这么大的一块肥肉,就这样从天上砸下来了,就砸在他李颌的面前,将他吓了一跳,甚至开始怀疑这一切到底是不是真的了。当他确认这是真的的时候,想到的,也必然是将这块肥肉放到自己面前的人,那就是河阳王了。
年纪轻轻,初出茅庐,从一个没人知道的穷苦少年,一个女山贼头子的小相公,到闲散的清河候,再到一朝封王。祁山火药包,一战成名,几十万北胡大军,仓皇而逃;汲州一战,几乎不费一兵一卒,杀敌十数万。
再到燕南抢马,搞得已经拿下了紫阳关,就要灭掉谭宗道的张常山,不得不回师解救,马没抢回去,还把手里的紫阳关还给了谭宗道。接下来,一万精骑,夜袭张常山的军营,烧掉张常山本就不多的军粮,不仅解了紫阳关之围,还让张常山不得不退回燕南去。
这都算不得什么,因为他竟然让谭宗明心甘情愿的绑了谭宗道来请降,不管是镐城,还是紫阳关,甚或是河阳,都唾手而得。这一切实在是太快了,快到让人有些措手不及,快到丁维都觉得,要是自己坐在皇帝的位置上,也肯定会有所忌惮的。
所以,皇帝宁肯做最坏的打算,宁肯承受再失去河阳的可能,也不想让河阳王从此坐大。一个有一万兵就能叱咤风云,建功立业的人,如果他手上有了七万兵,谁都不敢想象,他到底会干出什么事情来。
“你下去吧!让河阳王,尽快回来,就说朕要在中秋举行庆典,为他道贺,也为河阳王府揭牌!他家里不是拥挤得很吗?夏家的宅子还空着,就给了他吧!你让人稍事修葺一下,中秋之前,必须入住。”
“知道了,皇上!”
有些事情是不能挽回的,皇帝毕竟是皇帝,金口已开,自己又能反驳些什么呢?
······
陈启回到河阳府城时,流民明显多了许多,城门边,也搭起了临时的粥棚了。他从粥棚外牵马而过,隐约见粥棚里一人,青色长衫,在无数人中,是那么的显眼,让他忍不住多看了一眼。
这人似乎有些脸熟,只是粥棚的阴影,让他无法完全看清那人是谁,他能够肯定的是,自己没有见过这个人。没见过,却又觉得脸熟,这难免就有些奇怪了。
“王爷!”
“谭大人!”
他听到声音转头时,是谭宗明来接他了。把马交给了身后的韩虎,他站在了街边,挥手让身后的人先过,韩虎倒是留下来了。
“王爷,怎么样?”
“张常山已经退回燕城了,等过些日子,稳固一下封县的防御,应该没有太大的问题了。”
“那就好!”
“不大好!我担心,会有大量的燕南百姓过河,不管是对封县,还是整个闾州,都是个麻烦事。谭大人,你手上可有适合的人选?”

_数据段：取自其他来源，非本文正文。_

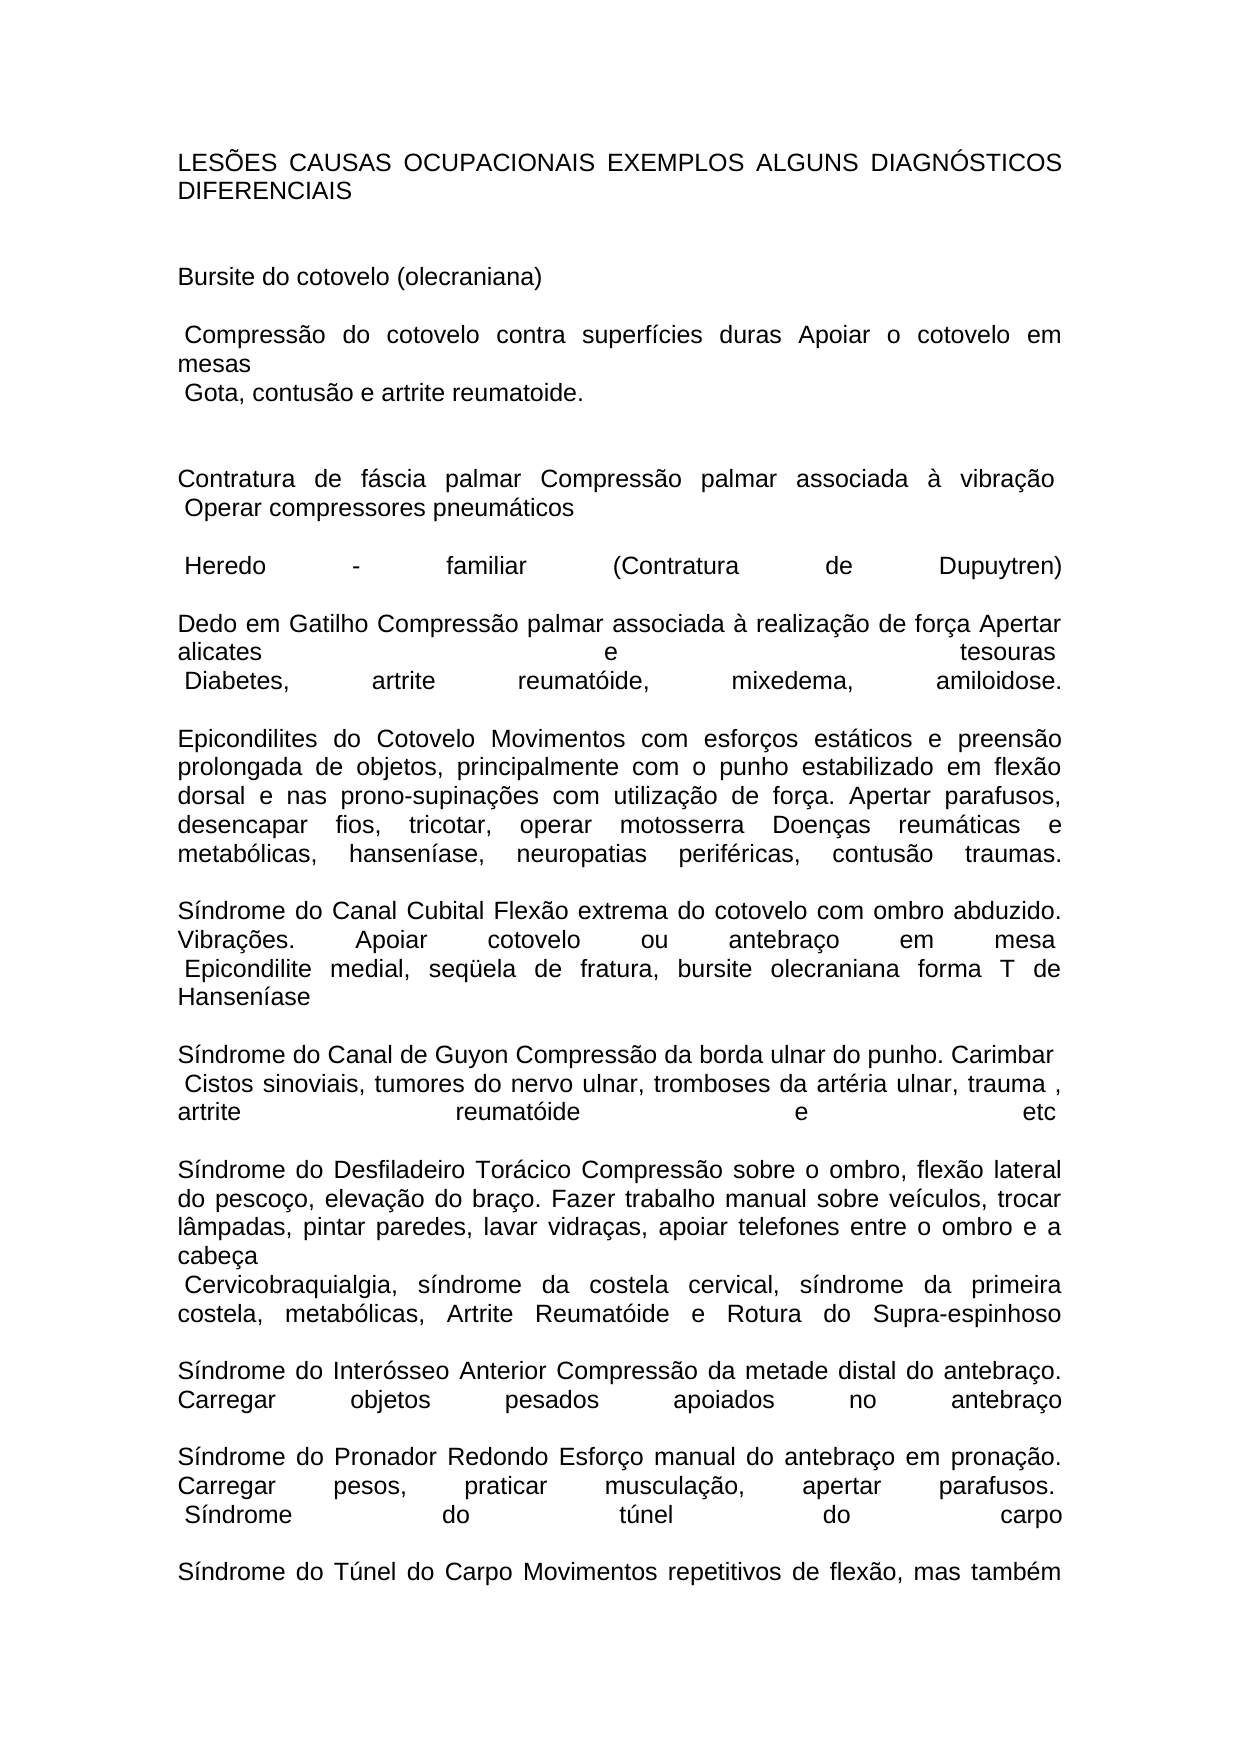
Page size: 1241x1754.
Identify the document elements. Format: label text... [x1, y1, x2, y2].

text LESÕES CAUSAS OCUPACIONAIS EXEMPLOS ALGUNS DIAGNÓSTICOS DIFERENCIAIS [177, 148, 1063, 233]
text Contratura de fáscia palmar Compressão palmar associada à vibração Operar compressores pneumáticos [177, 436, 1063, 522]
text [177, 551, 1063, 1586]
text Bursite do cotovelo (olecraniana) [177, 262, 1063, 291]
text Compressão do cotovelo contra superfícies duras Apoiar o cotovelo em mesas Gota, contusão e artrite reumatoide. [177, 320, 1063, 406]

“适合的人选?”谭宗明略一思索,终于开口了,“倒是有一个,刚刚运送了第一批粮食回来,宗明原想留他在身边帮忙的,他去闾州,倒是合适。”
“哦!是哪位先生?快请来一见。”
“王爷稍等!”
陈启的脚步停下,谭宗明却已经转身向着城门口而去了,从城门洞看出去,可以见到他是进了粥棚了。不一会,他转身出来,身边跟着一人,陈启能看得出来,正是自己方才见过的那个身穿长衫的人。
光线将两人的身影,拉得很长,人越走越近,陈启可以看清楚一些了,这是一个比起谭宗明年纪还要大些的中年人。陈启可以确定,自己对这张脸有印象,但却实在是想不起来自己在什么地方见过他。